DATA UNDER STUDY:
◇ ◇ ◇ ◇

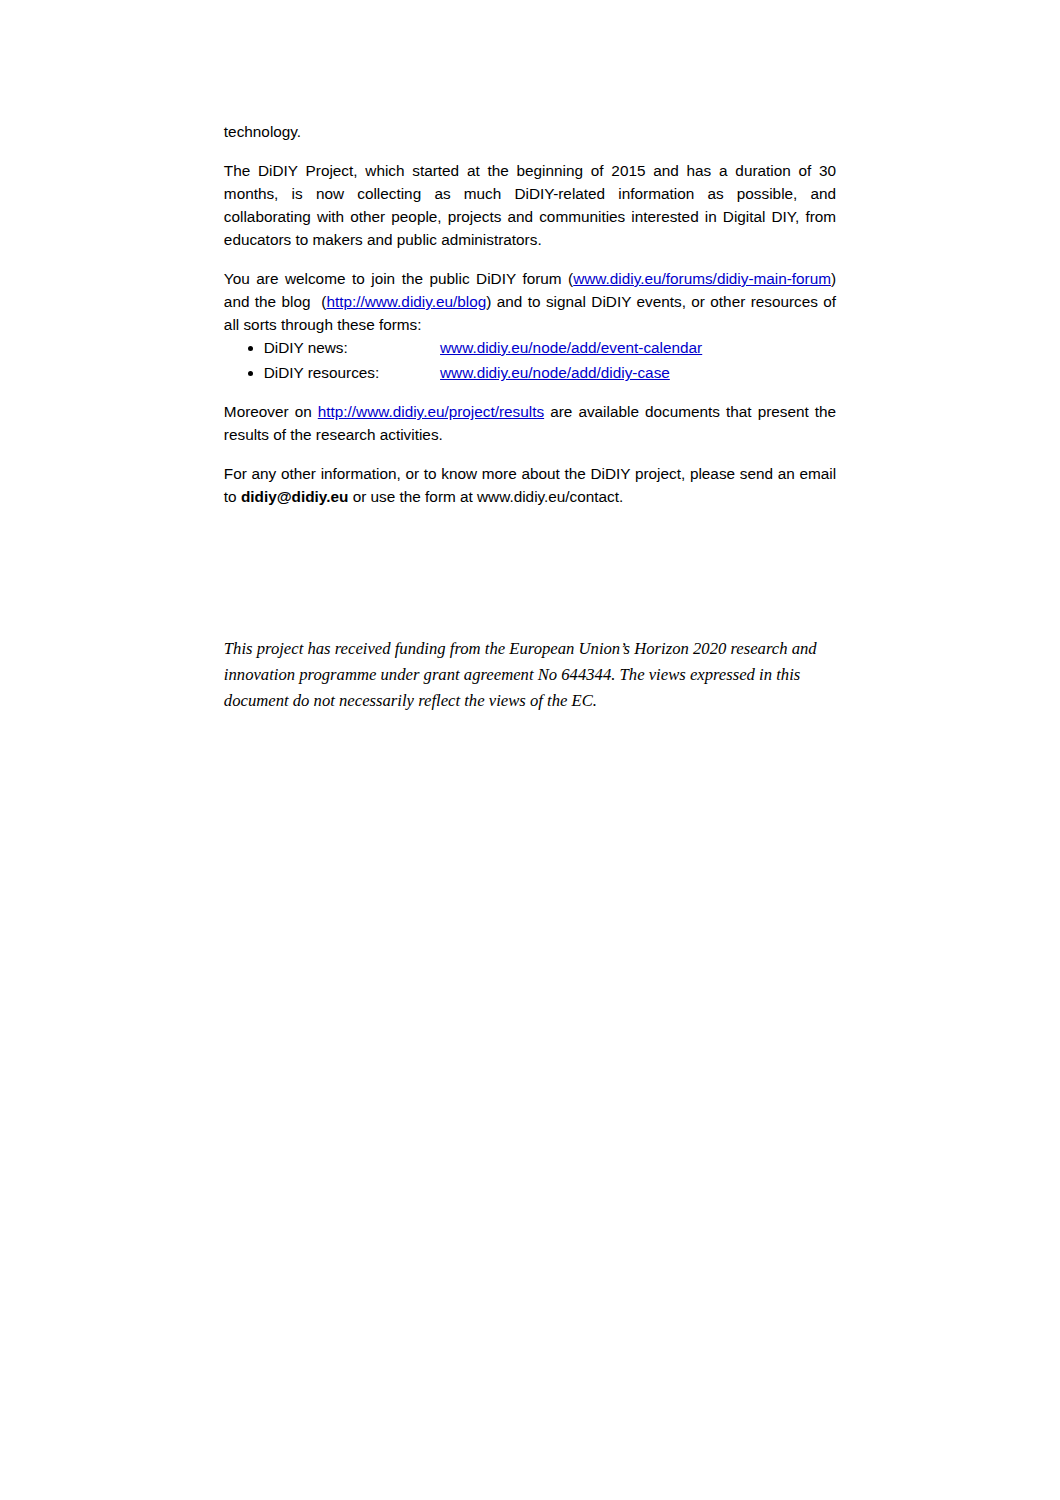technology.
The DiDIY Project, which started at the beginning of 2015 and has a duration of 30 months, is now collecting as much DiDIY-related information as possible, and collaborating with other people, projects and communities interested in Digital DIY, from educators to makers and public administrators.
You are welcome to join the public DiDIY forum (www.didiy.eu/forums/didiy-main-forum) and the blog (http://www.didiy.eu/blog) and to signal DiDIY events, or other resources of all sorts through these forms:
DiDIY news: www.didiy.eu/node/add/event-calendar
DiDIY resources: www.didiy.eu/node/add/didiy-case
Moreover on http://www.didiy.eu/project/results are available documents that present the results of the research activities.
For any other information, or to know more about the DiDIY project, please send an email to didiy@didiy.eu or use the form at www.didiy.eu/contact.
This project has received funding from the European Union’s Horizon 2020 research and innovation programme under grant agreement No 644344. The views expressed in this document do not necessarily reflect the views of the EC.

◇ ◇ ◇ ◇

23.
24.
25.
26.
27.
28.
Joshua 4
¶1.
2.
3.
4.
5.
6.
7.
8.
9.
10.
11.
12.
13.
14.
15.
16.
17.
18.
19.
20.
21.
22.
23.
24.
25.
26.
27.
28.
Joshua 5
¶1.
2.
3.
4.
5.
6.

◇ ◇ ◇ ◇

PROBLEM TO SOLVE: The answer must be a single number: how many lines in the records above contain the word "node".

SOLUTION FOR THIS PROBLEM: 2